Give the records again with "allowed" swapped for "permitted" and nothing else changed. Leave the pictures out.

<<<<

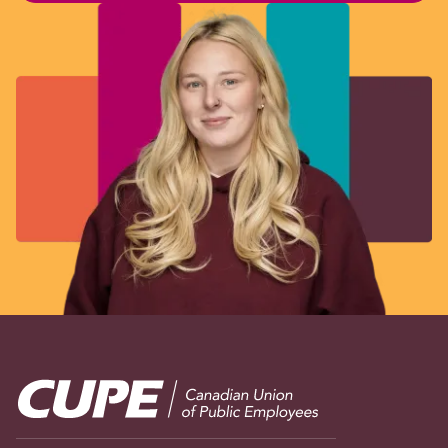
Image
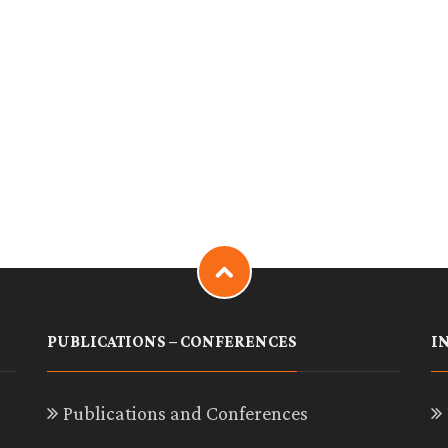
PUBLICATIONS – CONFERENCES
I
Publications and Conferences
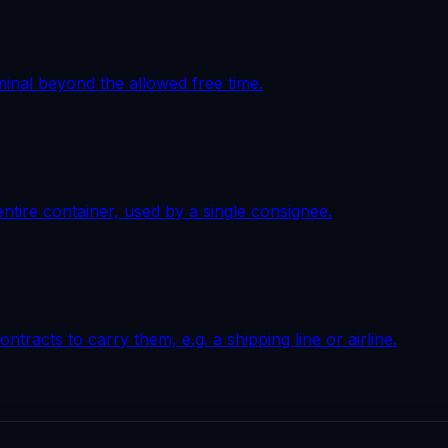
minal beyond the allowed free time.
 entire container, used by a single consignee.
tracts to carry them, e.g. a shipping line or airline.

>>>>

RESULT OF THE TASK
Image
PUBLICATIONS – CONFERENCES
I
Publications and Conferences
minal beyond the permitted free time.
 entire container, used by a single consignee.
tracts to carry them, e.g. a shipping line or airline.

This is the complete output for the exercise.